Everyone nodded soberly. The town of Mount Angel was a lot like Sutterdown. The fortified monastery of the same name on its hill above made either look like a boy's toy castle made of pasteboard. Nobody had even suggested doing anything but starving it out; a siege train built in Heaven and twenty thousand men with the Archangel Michael for commander couldn't take it by storm.

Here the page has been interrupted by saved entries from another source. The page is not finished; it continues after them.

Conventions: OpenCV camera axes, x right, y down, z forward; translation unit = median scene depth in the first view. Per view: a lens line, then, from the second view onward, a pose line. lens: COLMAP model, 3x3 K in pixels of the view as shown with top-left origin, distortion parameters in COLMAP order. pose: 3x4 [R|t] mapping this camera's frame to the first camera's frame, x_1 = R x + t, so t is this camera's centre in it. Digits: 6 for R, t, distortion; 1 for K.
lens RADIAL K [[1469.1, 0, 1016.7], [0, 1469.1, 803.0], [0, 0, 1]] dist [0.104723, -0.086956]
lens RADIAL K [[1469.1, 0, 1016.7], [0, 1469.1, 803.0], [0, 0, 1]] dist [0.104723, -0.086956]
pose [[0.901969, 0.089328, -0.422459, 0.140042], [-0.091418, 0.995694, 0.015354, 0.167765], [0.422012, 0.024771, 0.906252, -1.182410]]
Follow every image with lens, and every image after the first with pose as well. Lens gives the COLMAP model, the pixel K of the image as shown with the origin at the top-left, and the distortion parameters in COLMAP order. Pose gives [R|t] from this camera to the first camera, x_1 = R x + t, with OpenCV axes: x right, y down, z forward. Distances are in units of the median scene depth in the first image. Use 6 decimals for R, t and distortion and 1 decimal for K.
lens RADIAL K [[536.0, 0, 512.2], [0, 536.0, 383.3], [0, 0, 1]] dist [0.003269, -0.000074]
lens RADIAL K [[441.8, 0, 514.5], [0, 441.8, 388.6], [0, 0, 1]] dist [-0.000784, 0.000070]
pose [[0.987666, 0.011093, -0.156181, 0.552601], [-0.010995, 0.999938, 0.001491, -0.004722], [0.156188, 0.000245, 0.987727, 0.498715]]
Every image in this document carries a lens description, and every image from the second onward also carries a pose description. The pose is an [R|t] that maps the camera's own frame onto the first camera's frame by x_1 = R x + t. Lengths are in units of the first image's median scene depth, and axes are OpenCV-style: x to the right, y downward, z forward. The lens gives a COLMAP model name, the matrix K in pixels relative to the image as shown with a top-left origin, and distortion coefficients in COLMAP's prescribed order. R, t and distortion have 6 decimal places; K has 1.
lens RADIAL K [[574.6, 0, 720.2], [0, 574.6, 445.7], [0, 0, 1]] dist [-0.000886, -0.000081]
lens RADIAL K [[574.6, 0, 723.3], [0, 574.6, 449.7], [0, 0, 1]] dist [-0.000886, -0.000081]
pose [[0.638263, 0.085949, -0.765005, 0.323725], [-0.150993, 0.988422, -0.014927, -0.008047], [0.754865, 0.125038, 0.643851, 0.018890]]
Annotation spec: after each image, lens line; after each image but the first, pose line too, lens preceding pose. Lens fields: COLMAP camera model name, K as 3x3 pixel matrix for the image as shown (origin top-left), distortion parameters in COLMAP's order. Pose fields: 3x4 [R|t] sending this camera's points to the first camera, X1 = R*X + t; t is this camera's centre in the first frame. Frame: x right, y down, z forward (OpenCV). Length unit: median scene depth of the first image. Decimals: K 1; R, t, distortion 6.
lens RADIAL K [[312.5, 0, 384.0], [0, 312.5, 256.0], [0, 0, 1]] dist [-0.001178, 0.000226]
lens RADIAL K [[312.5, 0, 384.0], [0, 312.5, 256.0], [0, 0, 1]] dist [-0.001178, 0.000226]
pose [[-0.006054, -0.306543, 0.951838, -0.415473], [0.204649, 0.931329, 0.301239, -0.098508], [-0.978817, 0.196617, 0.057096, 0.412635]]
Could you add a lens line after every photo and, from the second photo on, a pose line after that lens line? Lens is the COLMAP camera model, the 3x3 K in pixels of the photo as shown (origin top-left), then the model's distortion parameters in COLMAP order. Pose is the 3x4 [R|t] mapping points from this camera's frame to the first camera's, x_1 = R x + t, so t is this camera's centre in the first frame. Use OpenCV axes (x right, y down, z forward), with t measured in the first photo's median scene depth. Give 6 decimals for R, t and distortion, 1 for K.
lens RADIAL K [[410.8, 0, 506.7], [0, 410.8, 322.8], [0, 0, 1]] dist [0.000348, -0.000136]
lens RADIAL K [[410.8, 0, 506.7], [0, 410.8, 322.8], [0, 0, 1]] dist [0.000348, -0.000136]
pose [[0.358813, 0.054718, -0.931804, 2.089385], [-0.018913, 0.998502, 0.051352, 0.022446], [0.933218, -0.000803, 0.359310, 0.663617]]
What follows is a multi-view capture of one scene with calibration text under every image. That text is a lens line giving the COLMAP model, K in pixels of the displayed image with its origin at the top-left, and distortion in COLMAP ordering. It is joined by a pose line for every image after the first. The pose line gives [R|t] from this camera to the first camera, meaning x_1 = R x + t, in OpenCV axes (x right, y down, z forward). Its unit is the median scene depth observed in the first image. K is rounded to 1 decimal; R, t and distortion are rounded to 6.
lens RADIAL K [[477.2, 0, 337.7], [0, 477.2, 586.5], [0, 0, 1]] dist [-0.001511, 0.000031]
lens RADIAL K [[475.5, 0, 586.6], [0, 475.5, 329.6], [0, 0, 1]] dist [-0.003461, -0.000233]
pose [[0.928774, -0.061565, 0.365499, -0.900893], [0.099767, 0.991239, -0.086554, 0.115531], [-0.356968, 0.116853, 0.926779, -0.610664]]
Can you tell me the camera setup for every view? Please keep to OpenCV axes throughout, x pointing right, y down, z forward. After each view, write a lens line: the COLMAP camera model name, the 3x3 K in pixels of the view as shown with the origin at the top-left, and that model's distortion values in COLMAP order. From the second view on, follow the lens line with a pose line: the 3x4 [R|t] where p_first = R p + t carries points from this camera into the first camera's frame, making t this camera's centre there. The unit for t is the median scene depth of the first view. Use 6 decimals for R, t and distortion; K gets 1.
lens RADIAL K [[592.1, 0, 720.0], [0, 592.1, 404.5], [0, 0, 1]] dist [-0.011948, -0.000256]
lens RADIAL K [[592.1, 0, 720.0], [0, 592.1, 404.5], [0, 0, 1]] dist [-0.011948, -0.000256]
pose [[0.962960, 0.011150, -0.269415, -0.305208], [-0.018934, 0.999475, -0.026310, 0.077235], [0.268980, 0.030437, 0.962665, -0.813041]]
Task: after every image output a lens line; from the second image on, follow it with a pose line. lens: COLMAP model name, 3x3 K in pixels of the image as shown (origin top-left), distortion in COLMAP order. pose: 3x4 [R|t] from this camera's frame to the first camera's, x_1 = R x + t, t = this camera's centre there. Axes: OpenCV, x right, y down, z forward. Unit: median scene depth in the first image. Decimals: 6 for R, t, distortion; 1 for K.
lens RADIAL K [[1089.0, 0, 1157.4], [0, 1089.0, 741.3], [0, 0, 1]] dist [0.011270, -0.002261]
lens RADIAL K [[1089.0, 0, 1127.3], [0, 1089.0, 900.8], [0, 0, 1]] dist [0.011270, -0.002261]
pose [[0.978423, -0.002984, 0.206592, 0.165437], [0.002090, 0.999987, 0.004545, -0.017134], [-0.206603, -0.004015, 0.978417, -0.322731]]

"Another thousand are securing our communications all the way back to Molalla"-which the damned Rangers and stray kilties were doing their best to chop into salami-"and two thousand are facing the Bearkillers-and possibly the Corvallans-around West Salem. Another five hundred are screening the area between the Amity Hills and the Coast Range against Bearkiller raiding parties. That leaves very few back home. With essential garrisons-"

Everyone nodded again; stripping the fiefs and castles bare of armed men would invite peasant rebellion, not to mention attack from other enemies like New Deseret or the United States of Boise or the Free Cities of the Yakima League. Nobody much liked the Portland Protective Association, and that emphatically included a lot of its own subjects.